Render into Spanish this sentence from the article about the rodeo cowboy turned circus performer: "He spent most of his life as a cowboy, but for the past 10 years, he’s been living a dream he never knew he had."

━━ SELECTED EXTRACT

Rodeo wrangler swaps spurs for circus sequins

Rodeo wrangler swaps spurs for circus sequins


ALBANY — Growing up, most young boys dream of being either a rodeo cowboy or running off to join the circus. Andre McClain couldn’t make up his mind, so he did both.

A child prodigy as a rodeo performer, McClain is now a valuable member of the Ringling Bros. and Barnum & Bailey Circus that is at the Times Union Center tonight through Sunday.

Asked which dream job he preferred as a child, the man who trains animals for the circus rather than wresting them to the ground in the rodeo, said, “I love both. But I have to admit the circus is a lot easier on me physically.”

He spent most of his life as a cowboy, but for the past 10 years, he’s been living a dream he never knew he had.

As a child, the circus never entered his mind. “I never even saw a circus,” he said. “When I was a kid it was thought that only robbers and murders ran off to the circus. That wasn’t me. I was a cowboy. One of the good guys.

“The circus found me and now they can’t get rid of me. They say the circus makes dreams come true. It certainly made my dreams come true. I wake up every morning and I can’t wait to get into the ring to perform and look at the faces of all the kids who are having the time of their lives. I’m a lucky guy.”

Although a major attraction with the circus, McClain still calls himself “America’s favorite cowboy.” Indeed, if they were still making those old cowboy movies he’s probably be the modern Hopalong Cassidy. He was born and raised on a ranch in Kansas, Mo. His father founded and ran the Bill Pickett Rodeo, America’s first African-American touring professional rodeo show. McClain sings, does rope tricks and animals obey him when he whispers to them.

Andre was bucking ponies and wrestling steers at the tender age of 5. By the time he was 7, he was a competing with older men for prize money.

But Andre knew that in the modern world, even cowboys have to have an education and he took a break from the rodeo to earn a degree at the University of Missouri. Since there are no bronco busting courses at college, he got his degree in business management and was also a vocal major.

After college, McClain went back to the rodeo. When not wrestling steers, he could be found training ponies. Before long he was traveling in his father’s show with his own animal act.

━━━━
━━ EXTRACTED MATERIAL

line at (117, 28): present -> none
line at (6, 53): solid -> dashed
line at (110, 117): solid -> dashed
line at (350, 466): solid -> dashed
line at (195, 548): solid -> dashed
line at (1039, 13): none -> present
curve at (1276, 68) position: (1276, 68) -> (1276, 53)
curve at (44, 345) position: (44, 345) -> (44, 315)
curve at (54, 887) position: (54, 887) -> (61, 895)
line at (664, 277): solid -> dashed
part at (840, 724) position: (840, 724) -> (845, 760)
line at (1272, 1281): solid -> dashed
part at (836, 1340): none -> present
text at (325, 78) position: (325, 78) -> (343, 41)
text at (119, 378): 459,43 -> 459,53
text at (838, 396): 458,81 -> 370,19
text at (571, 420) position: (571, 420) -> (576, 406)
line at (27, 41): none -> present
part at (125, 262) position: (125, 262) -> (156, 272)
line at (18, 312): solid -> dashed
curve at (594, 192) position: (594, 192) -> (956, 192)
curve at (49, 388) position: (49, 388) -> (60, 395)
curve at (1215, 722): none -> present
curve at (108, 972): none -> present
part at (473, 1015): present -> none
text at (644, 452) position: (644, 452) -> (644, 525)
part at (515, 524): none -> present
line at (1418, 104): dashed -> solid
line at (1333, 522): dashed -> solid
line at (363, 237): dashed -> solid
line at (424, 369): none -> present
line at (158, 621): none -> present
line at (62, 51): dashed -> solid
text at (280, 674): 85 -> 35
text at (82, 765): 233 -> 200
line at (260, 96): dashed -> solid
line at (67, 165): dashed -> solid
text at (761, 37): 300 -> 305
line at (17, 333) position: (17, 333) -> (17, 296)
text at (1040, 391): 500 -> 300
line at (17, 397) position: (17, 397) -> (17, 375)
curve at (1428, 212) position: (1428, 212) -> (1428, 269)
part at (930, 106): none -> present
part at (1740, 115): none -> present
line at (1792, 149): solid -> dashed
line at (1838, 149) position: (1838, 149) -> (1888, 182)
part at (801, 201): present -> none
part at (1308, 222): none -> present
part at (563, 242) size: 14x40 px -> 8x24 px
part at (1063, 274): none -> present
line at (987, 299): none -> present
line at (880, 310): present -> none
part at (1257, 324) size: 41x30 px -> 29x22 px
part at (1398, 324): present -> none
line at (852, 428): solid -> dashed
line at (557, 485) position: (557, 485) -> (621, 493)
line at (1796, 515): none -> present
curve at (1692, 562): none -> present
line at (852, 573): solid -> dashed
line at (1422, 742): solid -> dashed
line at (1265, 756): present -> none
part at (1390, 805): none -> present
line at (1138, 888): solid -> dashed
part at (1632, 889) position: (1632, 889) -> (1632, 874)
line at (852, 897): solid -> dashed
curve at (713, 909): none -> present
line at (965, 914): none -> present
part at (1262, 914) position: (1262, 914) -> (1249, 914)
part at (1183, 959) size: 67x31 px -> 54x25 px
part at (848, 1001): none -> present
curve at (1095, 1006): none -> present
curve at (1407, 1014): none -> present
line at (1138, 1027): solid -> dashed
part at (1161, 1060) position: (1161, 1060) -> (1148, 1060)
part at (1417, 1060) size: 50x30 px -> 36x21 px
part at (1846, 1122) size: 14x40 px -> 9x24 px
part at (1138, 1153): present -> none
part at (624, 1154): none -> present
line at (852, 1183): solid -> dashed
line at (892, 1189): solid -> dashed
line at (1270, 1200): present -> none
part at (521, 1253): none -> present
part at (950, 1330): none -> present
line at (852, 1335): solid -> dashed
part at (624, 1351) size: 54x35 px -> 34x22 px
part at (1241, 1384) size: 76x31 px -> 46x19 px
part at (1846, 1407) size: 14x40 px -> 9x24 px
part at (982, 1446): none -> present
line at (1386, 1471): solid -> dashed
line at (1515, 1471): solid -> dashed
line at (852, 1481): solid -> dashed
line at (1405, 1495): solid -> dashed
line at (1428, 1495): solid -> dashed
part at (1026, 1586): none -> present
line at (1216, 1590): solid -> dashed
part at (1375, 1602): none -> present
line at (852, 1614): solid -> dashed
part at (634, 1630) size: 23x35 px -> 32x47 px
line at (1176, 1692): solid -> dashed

━━━━

*WRITTEN SOLUTION*.
Pasó la mayor parte de su vida como vaquero, pero durante los últimos 10 años ha estado viviendo un sueño que nunca supo que tenía.